Although there are many individual rock guitar, electric bass and drum kit multisample libraries on the market (some of them very good), I was unable to find any collections other than the MOR titles that combine these three types of instrument within one package. It appears therefore that the only true alternative to Ministry Of Rock 2 is the original Ministry Of Rock.
- Danelectro Baritone
- Carvin seven‑string
- Gibson Les Paul
- Schecter Hellraiser seven‑string
- Fender Jaguar
- Fender Telecaster Thinline
- Music Man Stingray (f/p)
- Lakland Skyline* (f/p)
- Music Man 'Vintage'* (p)
- 1961 Fender Jazz Fretless* (f)
- 1963 Hofner Violin* (f/p)
- 1965 Gibson EB2* (p)
- 1966 Danelectro Silvertone* (f/p)
- 1972 Rickenbacker 4003* (p)
- Drum Workshop kit
- Gretsch kit
- Ludwig kit
Additional Snare Drums
- Noble & Cooley (2)
f = fingered
p = picked.
* Remastered from Quantum Leap Hardcore Bass (2003‑4).
MOR 2 requires 57GB free hard disk space, an iLok security key (not provided), 2GB RAM (4GB recommended) and a 7200 RPM or faster hard drive* for sample streaming. The Play sound engine runs stand‑alone and as a plug‑in on both PC (Windows XP SP2, Vista or Windows 7) and Mac (Intel machines only, OS 10.5 or later). Supported interfaces are: (PC) VST, ASIO, RTAS; (Mac) VST, Audio Units, Core Audio, RTAS. For a full list of supported hosts, go to www.soundsonline.com/Ministry‑Of‑Rock‑2 and click on 'System Requirements'.

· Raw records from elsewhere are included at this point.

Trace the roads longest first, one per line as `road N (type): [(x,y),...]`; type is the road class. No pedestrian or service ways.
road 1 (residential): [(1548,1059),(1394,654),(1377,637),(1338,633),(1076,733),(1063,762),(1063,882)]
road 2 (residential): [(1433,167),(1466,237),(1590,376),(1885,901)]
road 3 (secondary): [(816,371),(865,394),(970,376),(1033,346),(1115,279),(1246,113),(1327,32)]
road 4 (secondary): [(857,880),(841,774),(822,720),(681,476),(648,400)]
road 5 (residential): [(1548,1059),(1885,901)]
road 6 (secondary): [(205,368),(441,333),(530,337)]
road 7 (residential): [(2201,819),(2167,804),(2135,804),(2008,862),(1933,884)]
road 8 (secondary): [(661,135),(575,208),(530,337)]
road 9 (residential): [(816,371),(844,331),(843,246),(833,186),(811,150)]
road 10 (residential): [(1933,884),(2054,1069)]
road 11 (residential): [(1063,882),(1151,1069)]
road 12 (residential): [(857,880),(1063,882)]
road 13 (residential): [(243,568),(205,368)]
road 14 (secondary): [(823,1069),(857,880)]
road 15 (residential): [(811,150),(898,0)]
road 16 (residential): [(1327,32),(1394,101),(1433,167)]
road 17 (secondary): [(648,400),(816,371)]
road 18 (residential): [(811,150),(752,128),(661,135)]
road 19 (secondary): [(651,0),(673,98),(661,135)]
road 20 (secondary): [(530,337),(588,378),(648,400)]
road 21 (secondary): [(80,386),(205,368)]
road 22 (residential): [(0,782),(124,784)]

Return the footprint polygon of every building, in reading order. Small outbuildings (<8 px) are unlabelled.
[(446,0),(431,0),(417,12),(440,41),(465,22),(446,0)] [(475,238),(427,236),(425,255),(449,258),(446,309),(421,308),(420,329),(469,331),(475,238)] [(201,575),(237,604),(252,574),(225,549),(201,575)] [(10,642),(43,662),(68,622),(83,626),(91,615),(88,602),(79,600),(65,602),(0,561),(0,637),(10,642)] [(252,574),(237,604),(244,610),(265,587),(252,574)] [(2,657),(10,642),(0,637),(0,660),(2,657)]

The makers recommend an Intel Core 2 Quad/AMD Quad‑core 2.66GHz (or higher) system for PC users and a Mac Pro Quad‑core Intel Xeon 2.66GHz (or higher) machine for Mac zealots. However, you can run MOR2 with these minimum system specs: (PC) Intel Core 2 Duo or AMD Dual Core 2.1GHz; (Mac) Intel Core 2 Duo Processor 2.1GHz.
* EastWest recommend non‑energy‑saving hard drives. See the 'Play 2 Frequently Asked Questions' document at www.soundsonline.com/updates.php for further details.